Afin de mettre un terme à ces lieux communs et offrir une vision moins anecdotique d’une mobilité que l’on croirait inspirée par Pierre Daninos, l’Ipsos, avec le soutien de la Banque transatlantique, a sondé en 2014 les Français quant à leur perception de l’expatriation, puis en 2015 sur le lien et la relation que ceux qui résident à l’étranger continuent à entretenir avec la France.

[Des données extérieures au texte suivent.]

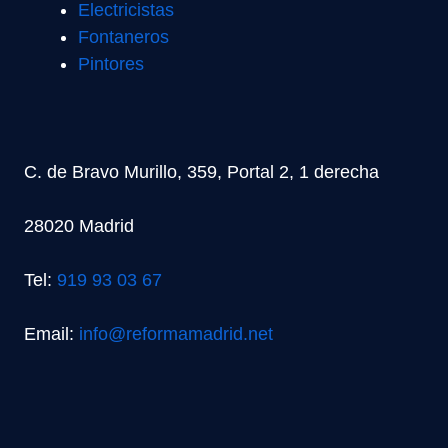
Electricistas
Fontaneros
Pintores
C. de Bravo Murillo, 359, Portal 2, 1 derecha
28020 Madrid
Tel:
919 93 03 67
Email:
info@reformamadrid.net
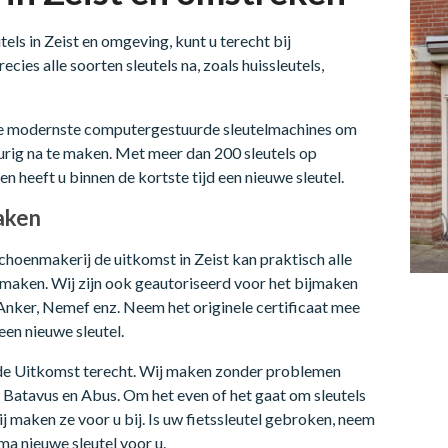
els in Zeist en omgeving, kunt u terecht bij
ies alle soorten sleutels na, zoals huissleutels,
de modernste computergestuurde sleutelmachines om
eurig na te maken. Met meer dan 200 sleutels op
 en heeft u binnen de kortste tijd een nieuwe sleutel.
maken
choenmakerij de uitkomst in Zeist kan praktisch alle
ijmaken. Wij zijn ook geautoriseerd voor het bijmaken
, Anker, Nemef enz. Neem het originele certificaat mee
een nieuwe sleutel.
j de Uitkomst terecht. Wij maken zonder problemen
, Batavus en Abus. Om het even of het gaat om sleutels
ij maken ze voor u bij. Is uw fietssleutel gebroken, neem
ma nieuwe sleutel voor u.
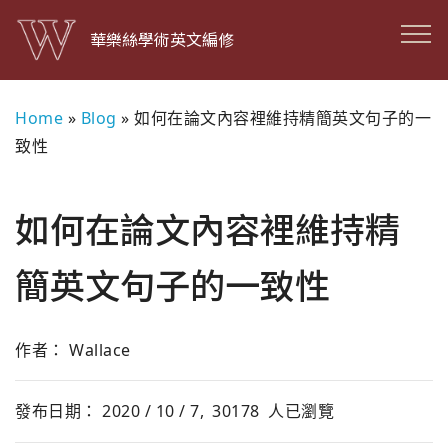
華樂絲學術英文編修
Home
»
Blog
»
如何在論文內容裡維持精簡英文句子的一
致性
如何在論文內容裡維持精
簡英文句子的一致性
作者： Wallace
發布日期： 2020 / 10 / 7,
30178
人已瀏覽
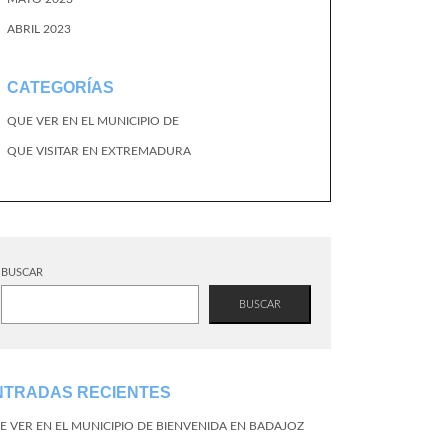
ABRIL 2023
CATEGORÍAS
QUE VER EN EL MUNICIPIO DE
QUE VISITAR EN EXTREMADURA
BUSCAR
BUSCAR
NTRADAS RECIENTES
E VER EN EL MUNICIPIO DE BIENVENIDA EN BADAJOZ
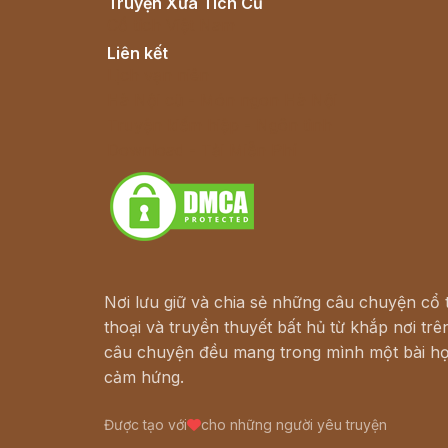
Truyện Xưa Tích Cũ
Cổ tích Việt Nam
Liên kết
Lịch vạn niên
Hà Nội cũ - Món ngon Hà Nội
Truyện kiếm hiệp - Ngôn tình
Download - Tải Miễn Phí
Nơi lưu giữ và chia sẻ những câu chuyện cổ t
thoại và truyền thuyết bất hủ từ khắp nơi trên
câu chuyện đều mang trong mình một bài họ
cảm hứng.
Được tạo với
cho những người yêu truyện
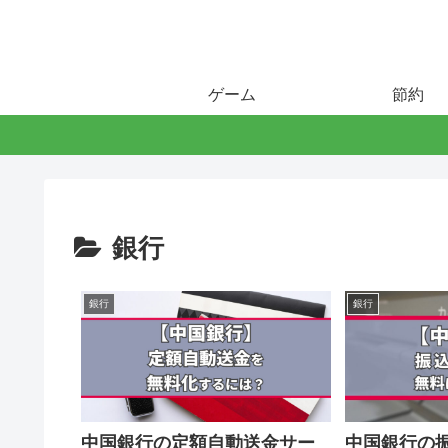
ゲーム
節約
銀行
銀行
銀行
中国銀行の定額自動送金サー
中国銀行の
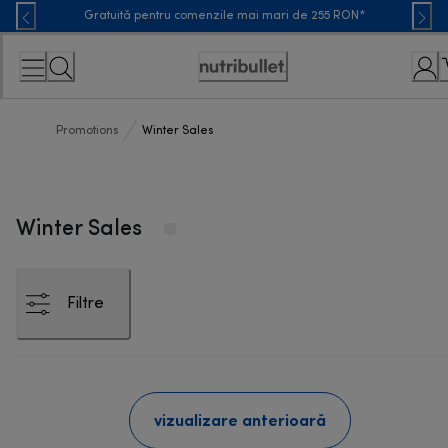
Skip
Gratuită pentru comenzile mai mari de 255 RON*
to
Content
Accessibility
Statement
Promotions
Winter Sales
Winter Sales
Filtre
vizualizare anterioară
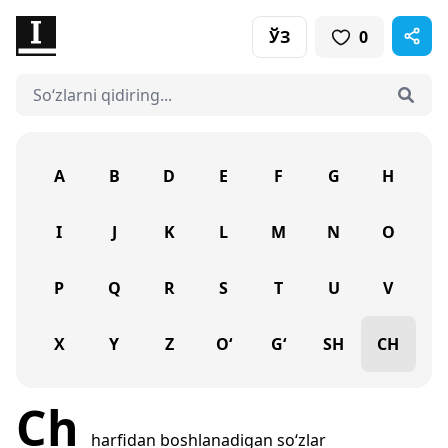
ЎЗ
0
A
B
D
E
F
G
H
I
J
K
L
M
N
O
P
Q
R
S
T
U
V
X
Y
Z
O‘
G‘
SH
CH
Ch
harfidan boshlanadigan so‘zlar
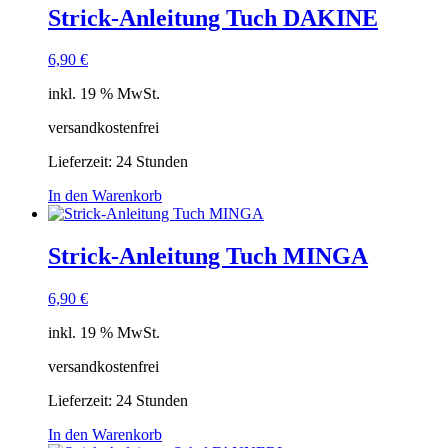
Strick-Anleitung Tuch DAKINE
6,90
€
inkl. 19 % MwSt.
versandkostenfrei
Lieferzeit:
24 Stunden
In den Warenkorb
Strick-Anleitung Tuch MINGA
6,90
€
inkl. 19 % MwSt.
versandkostenfrei
Lieferzeit:
24 Stunden
In den Warenkorb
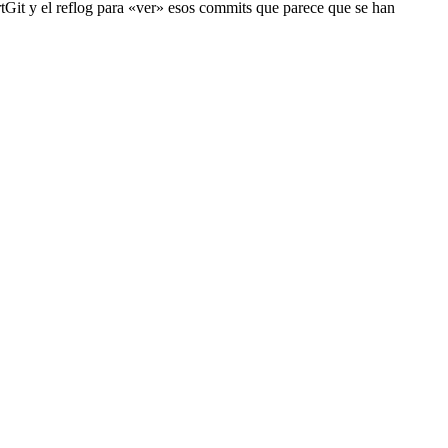
rtGit y el reflog para «ver» esos commits que parece que se han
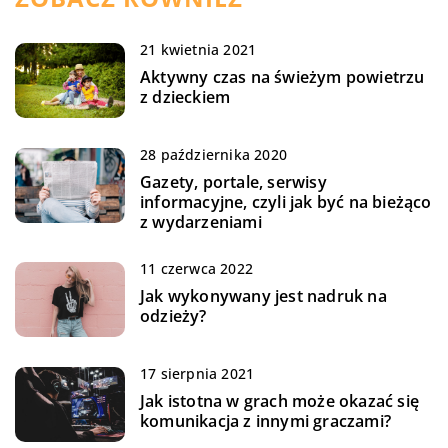
21 kwietnia 2021
Aktywny czas na świeżym powietrzu
z dzieckiem
28 października 2020
Gazety, portale, serwisy
informacyjne, czyli jak być na bieżąco
z wydarzeniami
11 czerwca 2022
Jak wykonywany jest nadruk na
odzieży?
17 sierpnia 2021
Jak istotna w grach może okazać się
komunikacja z innymi graczami?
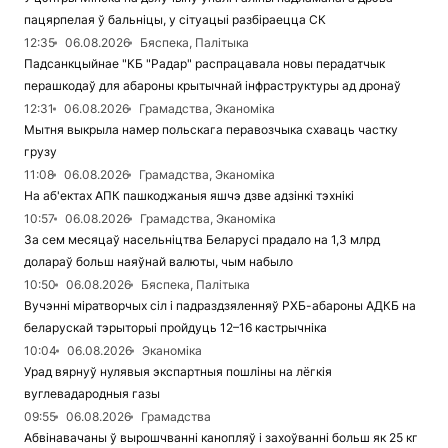
пацярпелая ў бальніцы, у сітуацыі разбіраецца СК
12:35
06.08.2026
Бяспека, Палітыка
Падсанкцыйнае "КБ "Радар" распрацавала новы перадатчык
перашкодаў для абароны крытычнай інфраструктуры ад дронаў
12:31
06.08.2026
Грамадства, Эканоміка
Мытня выкрыла намер польскага перавозчыка схаваць частку
грузу
11:08
06.08.2026
Грамадства, Эканоміка
На аб'ектах АПК пашкоджаныя яшчэ дзве адзінкі тэхнікі
10:57
06.08.2026
Грамадства, Эканоміка
За сем месяцаў насельніцтва Беларусі прадало на 1,3 млрд
долараў больш наяўнай валюты, чым набыло
10:50
06.08.2026
Бяспека, Палітыка
Вучэнні міратворчых сіл і падраздзяленняў РХБ-абароны АДКБ на
беларускай тэрыторыі пройдуць 12–16 кастрычніка
10:04
06.08.2026
Эканоміка
Урад вярнуў нулявыя экспартныя пошліны на лёгкія
вуглевадародныя газы
09:55
06.08.2026
Грамадства
Абвінавачаны ў вырошчванні канопляў і захоўванні больш як 25 кг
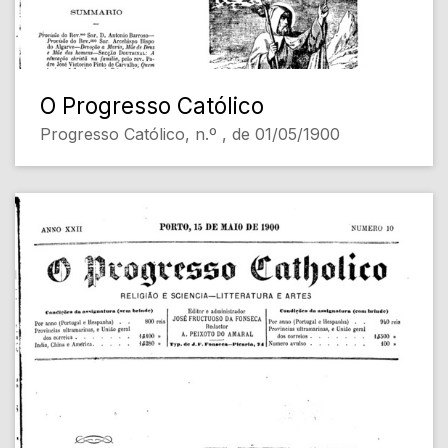
O Progresso Católico
Progresso Católico, n.º , de 01/05/1900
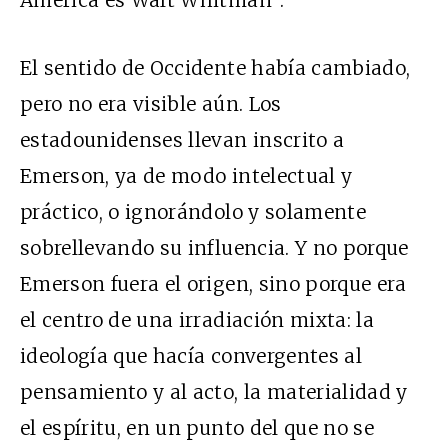
El sentido de Occidente había cambiado,
pero no era visible aún. Los
estadounidenses llevan inscrito a
Emerson, ya de modo intelectual y
práctico, o ignorándolo y solamente
sobrellevando su influencia. Y no porque
Emerson fuera el origen, sino porque era
el centro de una irradiación mixta: la
ideología que hacía convergentes al
pensamiento y al acto, la materialidad y
el espíritu, en un punto del que no se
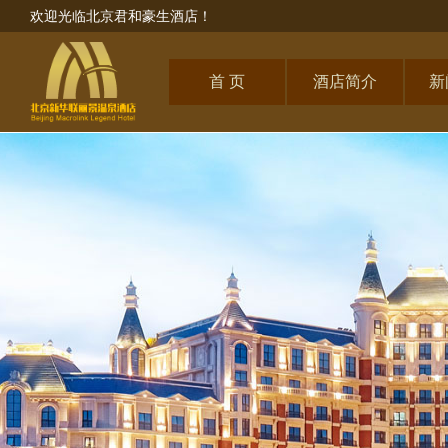
欢迎光临北京君和豪生酒店！
首 页
酒店简介
新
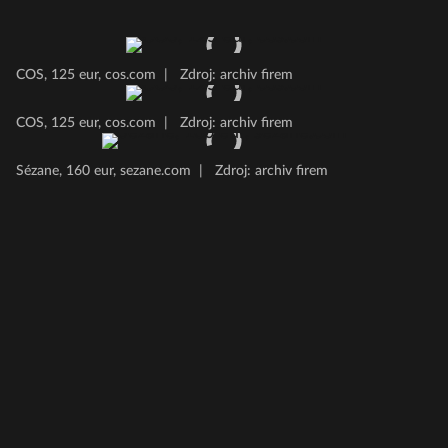
COS, 125 eur, cos.com
|
Zdroj: archiv firem
COS, 125 eur, cos.com
|
Zdroj: archiv firem
Sézane, 160 eur, sezane.com
|
Zdroj: archiv firem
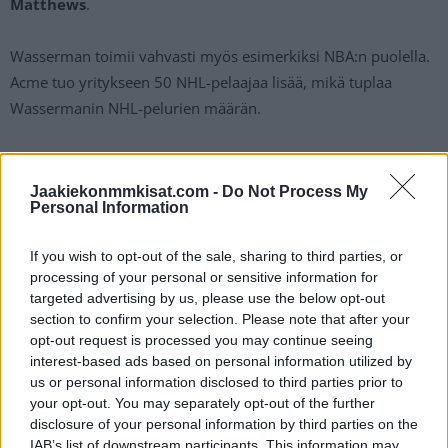
Matthews
.
Wasserman toimii vahvasti myös esimerkiksi NBA:n puolella.
Acme tuo yritykseen 50 NHL-pelaajaa lisää, mikä tuplaa
Wassermanin NHL-pelurien määrän.
Lue myös:
Jaakiekonmmkisat.com -
Do Not Process My
Personal Information
NHL:n yleisökeskiarvot kaudella 2019-2020 – tässä viiden
kärki!
If you wish to opt-out of the sale, sharing to third parties, or
processing of your personal or sensitive information for
IIHF puolustaa ainoana lajiliittona Venäjää doping-
targeted advertising by us, please use the below opt-out
skandaalissa
section to confirm your selection. Please note that after your
opt-out request is processed you may continue seeing
interest-based ads based on personal information utilized by
us or personal information disclosed to third parties prior to
your opt-out. You may separately opt-out of the further
disclosure of your personal information by third parties on the
IAB’s list of downstream participants. This information may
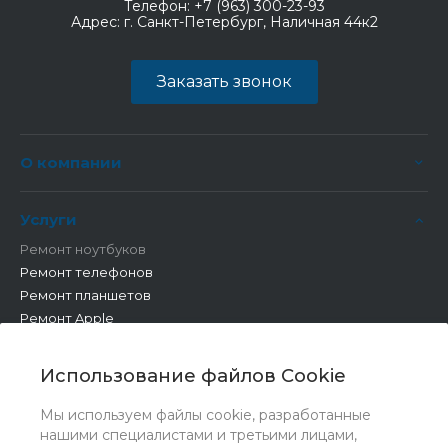
Телефон:
+7 (963) 300-23-93
Адрес:
г. Санкт-Петербург, Наличная 44к2
Заказать звонок
О компании
Услуги
Ремонт ноутбуков
Ремонт телефонов
Ремонт планшетов
Ремонт Apple
Ремонт бытовой техники
Другие работы
Использование файлов Cookie
Мы используем файлы cookie, разработанные
нашими специалистами и третьими лицами,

Même si l’on sait depuis Galbraith que les statistiques sont le superlatif du mensonge, ces sondages nous apprennent que les Français de l’Hexagone non seulement connaissent majoritairement la taille de notre diaspora à l’étranger et le nombre croissant de ceux qui y résident mais pensent également qu’ils sont partis avant tout pour des raisons économiques et fiscales. 92% d’entre eux admettent même avoir une bonne opinion de ceux qui partent. C’est ce qui explique que 72% prévoient de s’installer à l’étranger pendant un temps plus ou moins long, 44% des plus de 45 ans se montrant même prêts à partir avant dix ans tandis que 89% des répondants au sondage expriment le désir de vivre leur retraite à l’étranger (44%) ou vouloir y résider pour s’ouvrir à d’autres cultures (54%) ! Cette France curieuse, ouverte, désireuse d’aller vers l’autre n’est pas celle que les médias et les responsables politiques de droite ou d’extrême droite nous renvoient.
S’agissant des jeunes, les résultats sont plus marquants encore. 91% des jeunes pensent à partir, d’abord pour des raisons linguistiques et d’emploi tandis que 70%pensent que l’expatriation est un atout pour la France. Et si l’idée que l’on partirait pour ne pas revenir est largement diffusée, ayons à l’esprit que 70% d’entre eux envisagent de revenir dans un délai de un à trois ans. L’expatriation oui, mais pour un temps. Quant à ceux pour lesquels cet ailleurs demeure un inconnu, les principaux obstacles à l’envie de bouger sont la crainte d’être coupés de leurs proches, l’âge, l’absence de maitrise d’une langue étrangère ou un attachement exacerbé à la France qui interdise de s’en éloigner (35%). Dans tous les cas, 62% des personnes interrogées affirmaient le désir d’être mieux informées des opportunités de départ à l’étranger tandis que 57% aimeraient voir des services d’accompagnement développés pour mieux les accompagner.
Cette photo des Français établis hors de France étant acquise, j’ai de nouveau sollicité l’IPSOS un an plus tard pour un sondage inédit de 5.685 Français résidant à l’étranger afin d’identifier les liens et les relations que ces derniers entretiennent avec la France.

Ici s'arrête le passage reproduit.